**AIM OF THE TASK:** Reproduce every entry exactly as shown.
[RECORDED DATA Boundary: Start]
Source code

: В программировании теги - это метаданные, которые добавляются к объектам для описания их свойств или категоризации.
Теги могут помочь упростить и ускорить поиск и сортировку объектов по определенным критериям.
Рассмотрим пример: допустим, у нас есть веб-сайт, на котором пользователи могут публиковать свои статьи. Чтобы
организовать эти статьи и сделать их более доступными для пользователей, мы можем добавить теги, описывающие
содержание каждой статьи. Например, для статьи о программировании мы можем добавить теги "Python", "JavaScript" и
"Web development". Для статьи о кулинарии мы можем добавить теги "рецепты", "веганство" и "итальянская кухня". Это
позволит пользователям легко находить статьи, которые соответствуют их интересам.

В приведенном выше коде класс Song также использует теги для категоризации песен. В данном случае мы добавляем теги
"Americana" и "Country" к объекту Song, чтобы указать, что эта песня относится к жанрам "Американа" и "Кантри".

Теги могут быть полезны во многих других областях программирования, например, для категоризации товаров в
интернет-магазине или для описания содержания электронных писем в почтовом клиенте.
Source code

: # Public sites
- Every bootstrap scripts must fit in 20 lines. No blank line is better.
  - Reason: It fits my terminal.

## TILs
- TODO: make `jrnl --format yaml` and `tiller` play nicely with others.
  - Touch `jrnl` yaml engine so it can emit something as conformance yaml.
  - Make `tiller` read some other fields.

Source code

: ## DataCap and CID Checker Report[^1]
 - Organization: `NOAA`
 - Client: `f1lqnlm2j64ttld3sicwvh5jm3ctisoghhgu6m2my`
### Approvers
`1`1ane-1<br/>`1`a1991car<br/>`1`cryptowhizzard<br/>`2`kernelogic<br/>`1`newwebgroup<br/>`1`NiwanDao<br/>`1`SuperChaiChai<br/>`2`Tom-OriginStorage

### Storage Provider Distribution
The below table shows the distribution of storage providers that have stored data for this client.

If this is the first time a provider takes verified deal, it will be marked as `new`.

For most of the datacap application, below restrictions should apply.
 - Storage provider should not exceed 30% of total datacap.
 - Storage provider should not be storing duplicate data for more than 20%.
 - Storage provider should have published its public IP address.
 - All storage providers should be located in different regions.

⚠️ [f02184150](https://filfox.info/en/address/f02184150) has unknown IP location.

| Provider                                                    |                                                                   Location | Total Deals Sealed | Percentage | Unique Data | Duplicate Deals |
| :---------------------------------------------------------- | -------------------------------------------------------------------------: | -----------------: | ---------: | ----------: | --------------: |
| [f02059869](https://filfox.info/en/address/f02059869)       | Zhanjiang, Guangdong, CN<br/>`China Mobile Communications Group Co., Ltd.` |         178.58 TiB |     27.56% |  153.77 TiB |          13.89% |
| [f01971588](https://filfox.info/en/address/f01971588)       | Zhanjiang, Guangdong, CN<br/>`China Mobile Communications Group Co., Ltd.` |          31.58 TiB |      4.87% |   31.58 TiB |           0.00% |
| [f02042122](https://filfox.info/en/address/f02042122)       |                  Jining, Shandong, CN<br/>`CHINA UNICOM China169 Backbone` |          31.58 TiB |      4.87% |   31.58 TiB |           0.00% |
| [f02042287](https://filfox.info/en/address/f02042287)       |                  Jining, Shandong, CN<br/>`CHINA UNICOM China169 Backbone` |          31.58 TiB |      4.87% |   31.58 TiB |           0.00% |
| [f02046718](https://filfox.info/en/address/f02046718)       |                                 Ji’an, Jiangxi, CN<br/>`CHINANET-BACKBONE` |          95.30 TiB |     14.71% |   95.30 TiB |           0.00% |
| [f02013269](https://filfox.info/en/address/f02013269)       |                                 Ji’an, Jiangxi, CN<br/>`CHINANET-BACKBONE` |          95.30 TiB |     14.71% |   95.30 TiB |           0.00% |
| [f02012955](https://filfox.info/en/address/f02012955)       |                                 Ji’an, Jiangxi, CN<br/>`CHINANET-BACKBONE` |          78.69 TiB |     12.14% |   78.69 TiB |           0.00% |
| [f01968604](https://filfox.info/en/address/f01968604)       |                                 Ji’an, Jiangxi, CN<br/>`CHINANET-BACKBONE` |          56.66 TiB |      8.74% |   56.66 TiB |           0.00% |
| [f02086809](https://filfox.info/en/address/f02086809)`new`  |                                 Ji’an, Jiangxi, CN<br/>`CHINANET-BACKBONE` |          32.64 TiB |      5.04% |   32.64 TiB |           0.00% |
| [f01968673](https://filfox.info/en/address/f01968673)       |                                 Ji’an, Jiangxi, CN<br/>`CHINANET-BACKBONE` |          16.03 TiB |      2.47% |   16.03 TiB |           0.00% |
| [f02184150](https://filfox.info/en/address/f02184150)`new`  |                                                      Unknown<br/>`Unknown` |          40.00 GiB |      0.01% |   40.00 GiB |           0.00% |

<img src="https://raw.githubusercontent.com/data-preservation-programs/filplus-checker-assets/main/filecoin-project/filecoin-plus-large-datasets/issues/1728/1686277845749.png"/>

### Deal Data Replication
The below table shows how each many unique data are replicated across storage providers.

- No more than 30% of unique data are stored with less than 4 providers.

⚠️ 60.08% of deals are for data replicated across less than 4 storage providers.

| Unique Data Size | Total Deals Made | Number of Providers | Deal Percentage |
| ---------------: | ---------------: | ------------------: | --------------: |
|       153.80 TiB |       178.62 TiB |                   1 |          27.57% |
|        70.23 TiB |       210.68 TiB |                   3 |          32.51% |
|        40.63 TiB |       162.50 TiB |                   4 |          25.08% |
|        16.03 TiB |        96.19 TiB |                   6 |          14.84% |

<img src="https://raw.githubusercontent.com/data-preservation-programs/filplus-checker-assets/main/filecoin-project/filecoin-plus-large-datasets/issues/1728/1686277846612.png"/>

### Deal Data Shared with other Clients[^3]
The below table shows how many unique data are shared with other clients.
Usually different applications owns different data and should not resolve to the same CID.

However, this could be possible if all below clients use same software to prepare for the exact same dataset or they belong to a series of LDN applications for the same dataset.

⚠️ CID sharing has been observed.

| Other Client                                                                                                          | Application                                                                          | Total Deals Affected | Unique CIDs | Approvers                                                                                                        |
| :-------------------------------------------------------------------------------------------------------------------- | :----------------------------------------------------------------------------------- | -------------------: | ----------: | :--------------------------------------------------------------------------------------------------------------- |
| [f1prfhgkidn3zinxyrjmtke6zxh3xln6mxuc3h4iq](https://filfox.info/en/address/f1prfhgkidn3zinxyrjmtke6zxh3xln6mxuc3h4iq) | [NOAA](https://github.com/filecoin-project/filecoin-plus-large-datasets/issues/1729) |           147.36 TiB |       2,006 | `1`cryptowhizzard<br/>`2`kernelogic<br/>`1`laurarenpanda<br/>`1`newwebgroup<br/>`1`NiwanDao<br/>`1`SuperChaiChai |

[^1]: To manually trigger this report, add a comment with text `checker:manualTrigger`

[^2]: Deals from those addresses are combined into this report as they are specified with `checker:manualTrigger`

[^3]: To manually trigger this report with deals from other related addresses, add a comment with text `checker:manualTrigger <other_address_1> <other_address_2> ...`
[RECORDED DATA Boundary: End]
**RESULT OF THE EXERCISE:**
Source code

: В программировании теги - это метаданные, которые добавляются к объектам для описания их свойств или категоризации.
Теги могут помочь упростить и ускорить поиск и сортировку объектов по определенным критериям.
Рассмотрим пример: допустим, у нас есть веб-сайт, на котором пользователи могут публиковать свои статьи. Чтобы
организовать эти статьи и сделать их более доступными для пользователей, мы можем добавить теги, описывающие
содержание каждой статьи. Например, для статьи о программировании мы можем добавить теги "Python", "JavaScript" и
"Web development". Для статьи о кулинарии мы можем добавить теги "рецепты", "веганство" и "итальянская кухня". Это
позволит пользователям легко находить статьи, которые соответствуют их интересам.

В приведенном выше коде класс Song также использует теги для категоризации песен. В данном случае мы добавляем теги
"Americana" и "Country" к объекту Song, чтобы указать, что эта песня относится к жанрам "Американа" и "Кантри".

Теги могут быть полезны во многих других областях программирования, например, для категоризации товаров в
интернет-магазине или для описания содержания электронных писем в почтовом клиенте.
Source code

: # Public sites
- Every bootstrap scripts must fit in 20 lines. No blank line is better.
  - Reason: It fits my terminal.

## TILs
- TODO: make `jrnl --format yaml` and `tiller` play nicely with others.
  - Touch `jrnl` yaml engine so it can emit something as conformance yaml.
  - Make `tiller` read some other fields.

Source code

: ## DataCap and CID Checker Report[^1]
 - Organization: `NOAA`
 - Client: `f1lqnlm2j64ttld3sicwvh5jm3ctisoghhgu6m2my`
### Approvers
`1`1ane-1<br/>`1`a1991car<br/>`1`cryptowhizzard<br/>`2`kernelogic<br/>`1`newwebgroup<br/>`1`NiwanDao<br/>`1`SuperChaiChai<br/>`2`Tom-OriginStorage

### Storage Provider Distribution
The below table shows the distribution of storage providers that have stored data for this client.

If this is the first time a provider takes verified deal, it will be marked as `new`.

For most of the datacap application, below restrictions should apply.
 - Storage provider should not exceed 30% of total datacap.
 - Storage provider should not be storing duplicate data for more than 20%.
 - Storage provider should have published its public IP address.
 - All storage providers should be located in different regions.

⚠️ [f02184150](https://filfox.info/en/address/f02184150) has unknown IP location.

| Provider                                                    |                                                                   Location | Total Deals Sealed | Percentage | Unique Data | Duplicate Deals |
| :---------------------------------------------------------- | -------------------------------------------------------------------------: | -----------------: | ---------: | ----------: | --------------: |
| [f02059869](https://filfox.info/en/address/f02059869)       | Zhanjiang, Guangdong, CN<br/>`China Mobile Communications Group Co., Ltd.` |         178.58 TiB |     27.56% |  153.77 TiB |          13.89% |
| [f01971588](https://filfox.info/en/address/f01971588)       | Zhanjiang, Guangdong, CN<br/>`China Mobile Communications Group Co., Ltd.` |          31.58 TiB |      4.87% |   31.58 TiB |           0.00% |
| [f02042122](https://filfox.info/en/address/f02042122)       |                  Jining, Shandong, CN<br/>`CHINA UNICOM China169 Backbone` |          31.58 TiB |      4.87% |   31.58 TiB |           0.00% |
| [f02042287](https://filfox.info/en/address/f02042287)       |                  Jining, Shandong, CN<br/>`CHINA UNICOM China169 Backbone` |          31.58 TiB |      4.87% |   31.58 TiB |           0.00% |
| [f02046718](https://filfox.info/en/address/f02046718)       |                                 Ji’an, Jiangxi, CN<br/>`CHINANET-BACKBONE` |          95.30 TiB |     14.71% |   95.30 TiB |           0.00% |
| [f02013269](https://filfox.info/en/address/f02013269)       |                                 Ji’an, Jiangxi, CN<br/>`CHINANET-BACKBONE` |          95.30 TiB |     14.71% |   95.30 TiB |           0.00% |
| [f02012955](https://filfox.info/en/address/f02012955)       |                                 Ji’an, Jiangxi, CN<br/>`CHINANET-BACKBONE` |          78.69 TiB |     12.14% |   78.69 TiB |           0.00% |
| [f01968604](https://filfox.info/en/address/f01968604)       |                                 Ji’an, Jiangxi, CN<br/>`CHINANET-BACKBONE` |          56.66 TiB |      8.74% |   56.66 TiB |           0.00% |
| [f02086809](https://filfox.info/en/address/f02086809)`new`  |                                 Ji’an, Jiangxi, CN<br/>`CHINANET-BACKBONE` |          32.64 TiB |      5.04% |   32.64 TiB |           0.00% |
| [f01968673](https://filfox.info/en/address/f01968673)       |                                 Ji’an, Jiangxi, CN<br/>`CHINANET-BACKBONE` |          16.03 TiB |      2.47% |   16.03 TiB |           0.00% |
| [f02184150](https://filfox.info/en/address/f02184150)`new`  |                                                      Unknown<br/>`Unknown` |          40.00 GiB |      0.01% |   40.00 GiB |           0.00% |

<img src="https://raw.githubusercontent.com/data-preservation-programs/filplus-checker-assets/main/filecoin-project/filecoin-plus-large-datasets/issues/1728/1686277845749.png"/>

### Deal Data Replication
The below table shows how each many unique data are replicated across storage providers.

- No more than 30% of unique data are stored with less than 4 providers.

⚠️ 60.08% of deals are for data replicated across less than 4 storage providers.

| Unique Data Size | Total Deals Made | Number of Providers | Deal Percentage |
| ---------------: | ---------------: | ------------------: | --------------: |
|       153.80 TiB |       178.62 TiB |                   1 |          27.57% |
|        70.23 TiB |       210.68 TiB |                   3 |          32.51% |
|        40.63 TiB |       162.50 TiB |                   4 |          25.08% |
|        16.03 TiB |        96.19 TiB |                   6 |          14.84% |

<img src="https://raw.githubusercontent.com/data-preservation-programs/filplus-checker-assets/main/filecoin-project/filecoin-plus-large-datasets/issues/1728/1686277846612.png"/>

### Deal Data Shared with other Clients[^3]
The below table shows how many unique data are shared with other clients.
Usually different applications owns different data and should not resolve to the same CID.

However, this could be possible if all below clients use same software to prepare for the exact same dataset or they belong to a series of LDN applications for the same dataset.

⚠️ CID sharing has been observed.

| Other Client                                                                                                          | Application                                                                          | Total Deals Affected | Unique CIDs | Approvers                                                                                                        |
| :-------------------------------------------------------------------------------------------------------------------- | :----------------------------------------------------------------------------------- | -------------------: | ----------: | :--------------------------------------------------------------------------------------------------------------- |
| [f1prfhgkidn3zinxyrjmtke6zxh3xln6mxuc3h4iq](https://filfox.info/en/address/f1prfhgkidn3zinxyrjmtke6zxh3xln6mxuc3h4iq) | [NOAA](https://github.com/filecoin-project/filecoin-plus-large-datasets/issues/1729) |           147.36 TiB |       2,006 | `1`cryptowhizzard<br/>`2`kernelogic<br/>`1`laurarenpanda<br/>`1`newwebgroup<br/>`1`NiwanDao<br/>`1`SuperChaiChai |

[^1]: To manually trigger this report, add a comment with text `checker:manualTrigger`

[^2]: Deals from those addresses are combined into this report as they are specified with `checker:manualTrigger`

[^3]: To manually trigger this report with deals from other related addresses, add a comment with text `checker:manualTrigger <other_address_1> <other_address_2> ...`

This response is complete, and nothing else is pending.